— PROBLEM TO WORK ON —
Reproduce every line of the data below word for word, keeping the original order.

— THE DATA —

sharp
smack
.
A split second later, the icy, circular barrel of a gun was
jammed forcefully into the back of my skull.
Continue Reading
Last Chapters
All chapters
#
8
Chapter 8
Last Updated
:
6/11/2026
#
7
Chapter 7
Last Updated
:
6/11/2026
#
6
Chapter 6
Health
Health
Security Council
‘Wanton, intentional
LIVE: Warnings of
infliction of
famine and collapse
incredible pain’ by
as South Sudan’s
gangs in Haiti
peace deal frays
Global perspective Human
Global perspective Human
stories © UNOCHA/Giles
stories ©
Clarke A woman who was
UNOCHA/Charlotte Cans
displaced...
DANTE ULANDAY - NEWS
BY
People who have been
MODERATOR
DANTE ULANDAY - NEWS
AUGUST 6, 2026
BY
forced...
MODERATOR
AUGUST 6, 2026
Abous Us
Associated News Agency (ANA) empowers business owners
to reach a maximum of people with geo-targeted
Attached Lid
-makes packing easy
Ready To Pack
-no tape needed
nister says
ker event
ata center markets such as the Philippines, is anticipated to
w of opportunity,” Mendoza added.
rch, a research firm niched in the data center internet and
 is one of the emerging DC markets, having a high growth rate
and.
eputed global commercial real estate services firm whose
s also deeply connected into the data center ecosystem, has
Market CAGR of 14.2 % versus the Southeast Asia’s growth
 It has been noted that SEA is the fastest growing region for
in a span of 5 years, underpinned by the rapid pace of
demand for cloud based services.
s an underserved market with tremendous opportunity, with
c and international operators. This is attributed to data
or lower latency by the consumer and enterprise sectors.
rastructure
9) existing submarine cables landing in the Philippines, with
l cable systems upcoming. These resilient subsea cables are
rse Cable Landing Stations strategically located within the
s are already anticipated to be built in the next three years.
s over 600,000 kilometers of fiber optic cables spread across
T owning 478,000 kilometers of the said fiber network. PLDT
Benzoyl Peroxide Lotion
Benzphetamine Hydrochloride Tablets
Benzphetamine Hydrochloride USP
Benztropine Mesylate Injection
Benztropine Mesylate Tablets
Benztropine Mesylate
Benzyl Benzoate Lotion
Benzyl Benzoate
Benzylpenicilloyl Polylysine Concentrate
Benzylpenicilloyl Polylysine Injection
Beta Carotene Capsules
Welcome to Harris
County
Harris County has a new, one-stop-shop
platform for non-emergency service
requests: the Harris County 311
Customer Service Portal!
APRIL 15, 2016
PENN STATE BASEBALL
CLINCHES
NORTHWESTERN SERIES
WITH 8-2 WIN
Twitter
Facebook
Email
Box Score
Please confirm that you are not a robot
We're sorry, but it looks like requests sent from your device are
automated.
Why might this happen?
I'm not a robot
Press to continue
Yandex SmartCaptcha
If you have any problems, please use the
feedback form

— OUTPUT OF THE TASK —
sharp
smack
.
A split second later, the icy, circular barrel of a gun was
jammed forcefully into the back of my skull.
Continue Reading
Last Chapters
All chapters
#
8
Chapter 8
Last Updated
:
6/11/2026
#
7
Chapter 7
Last Updated
:
6/11/2026
#
6
Chapter 6
Health
Health
Security Council
‘Wanton, intentional
LIVE: Warnings of
infliction of
famine and collapse
incredible pain’ by
as South Sudan’s
gangs in Haiti
peace deal frays
Global perspective Human
Global perspective Human
stories © UNOCHA/Giles
stories ©
Clarke A woman who was
UNOCHA/Charlotte Cans
displaced...
DANTE ULANDAY - NEWS
BY
People who have been
MODERATOR
DANTE ULANDAY - NEWS
AUGUST 6, 2026
BY
forced...
MODERATOR
AUGUST 6, 2026
Abous Us
Associated News Agency (ANA) empowers business owners
to reach a maximum of people with geo-targeted
Attached Lid
-makes packing easy
Ready To Pack
-no tape needed
nister says
ker event
ata center markets such as the Philippines, is anticipated to
w of opportunity,” Mendoza added.
rch, a research firm niched in the data center internet and
 is one of the emerging DC markets, having a high growth rate
and.
eputed global commercial real estate services firm whose
s also deeply connected into the data center ecosystem, has
Market CAGR of 14.2 % versus the Southeast Asia’s growth
 It has been noted that SEA is the fastest growing region for
in a span of 5 years, underpinned by the rapid pace of
demand for cloud based services.
s an underserved market with tremendous opportunity, with
c and international operators. This is attributed to data
or lower latency by the consumer and enterprise sectors.
rastructure
9) existing submarine cables landing in the Philippines, with
l cable systems upcoming. These resilient subsea cables are
rse Cable Landing Stations strategically located within the
s are already anticipated to be built in the next three years.
s over 600,000 kilometers of fiber optic cables spread across
T owning 478,000 kilometers of the said fiber network. PLDT
Benzoyl Peroxide Lotion
Benzphetamine Hydrochloride Tablets
Benzphetamine Hydrochloride USP
Benztropine Mesylate Injection
Benztropine Mesylate Tablets
Benztropine Mesylate
Benzyl Benzoate Lotion
Benzyl Benzoate
Benzylpenicilloyl Polylysine Concentrate
Benzylpenicilloyl Polylysine Injection
Beta Carotene Capsules
Welcome to Harris
County
Harris County has a new, one-stop-shop
platform for non-emergency service
requests: the Harris County 311
Customer Service Portal!
APRIL 15, 2016
PENN STATE BASEBALL
CLINCHES
NORTHWESTERN SERIES
WITH 8-2 WIN
Twitter
Facebook
Email
Box Score
Please confirm that you are not a robot
We're sorry, but it looks like requests sent from your device are
automated.
Why might this happen?
I'm not a robot
Press to continue
Yandex SmartCaptcha
If you have any problems, please use the
feedback form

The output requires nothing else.